# A new type of incubator with text messages



## boonyboyo (Jan 10, 2010)

Hi all,
I dont tend to come here very often now as I dont have my Dragons anymore but I am in the middle of making an incubator that will send the user a text message in a power cut if the incubators temperature was to drop below a certain temperature. All the little details have been taken care of but i was just wondering what a breeder might pay for something like this..

eg
there's a power cut, your at work or at a freinds house and there's a power cut at your home and you dont know about it. The device i have will alert you when the temperature get to say 29degrees C (just as an example) so slowly the temperature from the incubator is dropping. But because you've had the text message you now have chance to get home and maybe lug in a generator or whatever else you may use to get the temperature back up agian.

Would this system be of any use to any one? Also, what kind of price would you be willing to pay for the service. Its a one off cost, the only added payment would be 5p per text message (and there shouldn't be many if you dont get power cuts).

Im building it into a lucky herp incubator although i can build it into anything really. (I've spoken to a local breeder and has told me that he would pay quite a lot for a system like this, im just looking for a broader outlook as to the cost now really)

If you dont want your answer in the forum feel free to mail me any questions or just the price you'd be willing to pay. 

This isnt a catch or a con, its a project im doing in Uni

Thanks in advance for any replies


----------



## eightball (Jan 1, 2011)

Why only target incubators? You'll lose a huge portion of market which you could hit with the same idea, clearly you haven't put much thought into it.

Right, Now to get to the new plan suggestion, why not just a simple plug in device that would be plugged into the wall? So you would plug into the wall in the same room (or rather on the same ring main/circuit) as the incubator or reptile room, or computer systems room etc etc big lists aka big market aka bigger success. Then, when the power to that circuit goes what the device is plugged into then it automatically, immediately when the power goes off sends a SMS or prerecorded phone call. I don't want to know the power is off when the temperature is dropping, i want to know before it drops, so i can get there sooner to put it right.

- _Exercises to complete_:
**1.** Answer these questions about the incubator thread:
(a) What temperature does the first post give as an example of when the alert would be sent?
(b) Besides the one-off cost, what extra charge does the first post mention?
(c) When the reply proposes a plug-in device, what would it send once the power goes off?
**2.** From the incubator thread, copy word for word the passage starting with "Im building it" and going on through "cost now really)".

- _Data supplied_:
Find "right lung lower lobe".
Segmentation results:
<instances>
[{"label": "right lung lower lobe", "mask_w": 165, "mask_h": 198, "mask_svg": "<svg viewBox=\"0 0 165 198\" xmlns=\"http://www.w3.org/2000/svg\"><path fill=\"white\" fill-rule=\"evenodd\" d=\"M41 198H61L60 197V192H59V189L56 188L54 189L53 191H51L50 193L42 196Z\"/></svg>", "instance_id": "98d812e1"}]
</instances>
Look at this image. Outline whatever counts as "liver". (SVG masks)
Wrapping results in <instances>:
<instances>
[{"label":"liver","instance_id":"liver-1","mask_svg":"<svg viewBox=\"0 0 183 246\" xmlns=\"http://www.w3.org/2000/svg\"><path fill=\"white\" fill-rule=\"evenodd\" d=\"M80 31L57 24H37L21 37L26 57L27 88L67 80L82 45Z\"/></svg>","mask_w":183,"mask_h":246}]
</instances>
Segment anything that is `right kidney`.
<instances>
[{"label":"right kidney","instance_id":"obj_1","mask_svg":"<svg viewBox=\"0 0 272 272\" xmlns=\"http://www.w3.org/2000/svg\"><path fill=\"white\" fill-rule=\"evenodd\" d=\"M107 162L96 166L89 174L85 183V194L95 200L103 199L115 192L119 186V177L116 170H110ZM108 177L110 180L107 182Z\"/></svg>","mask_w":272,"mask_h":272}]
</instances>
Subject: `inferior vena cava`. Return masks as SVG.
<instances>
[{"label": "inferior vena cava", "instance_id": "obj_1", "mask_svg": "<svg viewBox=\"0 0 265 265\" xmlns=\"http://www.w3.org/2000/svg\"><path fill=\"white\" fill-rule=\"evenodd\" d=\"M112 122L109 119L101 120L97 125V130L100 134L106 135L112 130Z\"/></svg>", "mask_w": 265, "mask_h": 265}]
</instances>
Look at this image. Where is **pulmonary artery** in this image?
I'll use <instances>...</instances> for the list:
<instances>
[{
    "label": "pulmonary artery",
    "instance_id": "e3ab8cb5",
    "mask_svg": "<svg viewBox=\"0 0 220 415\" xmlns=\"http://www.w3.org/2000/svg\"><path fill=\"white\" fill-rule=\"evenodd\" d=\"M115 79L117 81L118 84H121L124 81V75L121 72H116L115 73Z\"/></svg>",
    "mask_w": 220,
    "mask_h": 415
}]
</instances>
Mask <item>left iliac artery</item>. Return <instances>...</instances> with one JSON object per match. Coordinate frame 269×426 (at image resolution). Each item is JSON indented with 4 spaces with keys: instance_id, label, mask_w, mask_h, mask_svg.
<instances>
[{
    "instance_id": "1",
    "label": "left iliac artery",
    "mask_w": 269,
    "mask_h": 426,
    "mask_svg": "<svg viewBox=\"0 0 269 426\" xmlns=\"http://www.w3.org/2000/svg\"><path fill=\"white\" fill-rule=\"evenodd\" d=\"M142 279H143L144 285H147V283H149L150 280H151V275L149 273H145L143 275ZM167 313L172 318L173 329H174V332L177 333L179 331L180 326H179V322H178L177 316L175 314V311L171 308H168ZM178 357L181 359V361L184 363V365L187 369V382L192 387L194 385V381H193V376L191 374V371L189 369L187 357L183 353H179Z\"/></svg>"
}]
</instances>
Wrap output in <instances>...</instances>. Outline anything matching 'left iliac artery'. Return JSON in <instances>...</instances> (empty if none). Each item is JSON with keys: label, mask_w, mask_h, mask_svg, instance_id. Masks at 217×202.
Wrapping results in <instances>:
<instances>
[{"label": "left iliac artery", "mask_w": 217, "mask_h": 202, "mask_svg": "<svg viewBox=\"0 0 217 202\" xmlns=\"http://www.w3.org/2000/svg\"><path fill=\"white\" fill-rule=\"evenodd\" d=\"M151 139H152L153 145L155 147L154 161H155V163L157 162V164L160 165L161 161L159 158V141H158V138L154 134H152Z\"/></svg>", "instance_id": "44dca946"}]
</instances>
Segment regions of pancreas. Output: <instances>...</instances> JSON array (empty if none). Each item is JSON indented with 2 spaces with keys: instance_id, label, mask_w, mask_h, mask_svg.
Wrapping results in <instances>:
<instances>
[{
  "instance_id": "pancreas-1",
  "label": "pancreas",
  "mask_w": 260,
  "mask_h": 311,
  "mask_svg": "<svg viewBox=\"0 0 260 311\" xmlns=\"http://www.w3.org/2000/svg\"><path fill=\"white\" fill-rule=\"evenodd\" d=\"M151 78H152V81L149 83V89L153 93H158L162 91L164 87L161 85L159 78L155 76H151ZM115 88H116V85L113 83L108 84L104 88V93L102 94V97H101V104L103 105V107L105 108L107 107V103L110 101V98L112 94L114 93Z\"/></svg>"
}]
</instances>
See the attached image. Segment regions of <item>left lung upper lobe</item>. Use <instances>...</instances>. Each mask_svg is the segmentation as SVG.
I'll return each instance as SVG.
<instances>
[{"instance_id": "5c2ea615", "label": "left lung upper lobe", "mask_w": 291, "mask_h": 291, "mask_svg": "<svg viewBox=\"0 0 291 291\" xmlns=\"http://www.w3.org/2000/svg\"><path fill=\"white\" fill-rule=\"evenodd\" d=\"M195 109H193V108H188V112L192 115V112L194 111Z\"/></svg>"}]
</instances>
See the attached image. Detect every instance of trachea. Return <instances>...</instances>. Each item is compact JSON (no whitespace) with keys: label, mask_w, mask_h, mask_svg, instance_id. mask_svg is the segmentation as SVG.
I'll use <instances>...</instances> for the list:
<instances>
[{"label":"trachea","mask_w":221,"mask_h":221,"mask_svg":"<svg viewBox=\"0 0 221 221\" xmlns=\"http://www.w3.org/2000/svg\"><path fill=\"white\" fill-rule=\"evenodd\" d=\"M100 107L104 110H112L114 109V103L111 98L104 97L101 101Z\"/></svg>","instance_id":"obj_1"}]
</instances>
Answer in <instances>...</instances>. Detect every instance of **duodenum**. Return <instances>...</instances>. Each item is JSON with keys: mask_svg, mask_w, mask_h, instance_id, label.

- _Task answers_:
**1.**
(a) 29 degrees C
(b) 5p per text message
(c) An SMS or a prerecorded phone call

**2.**
Im building it into a lucky herp incubator although i can build it into anything really. (I've spoken to a local breeder and has told me that he would pay quite a lot for a system like this, im just looking for a broader outlook as to the cost now really)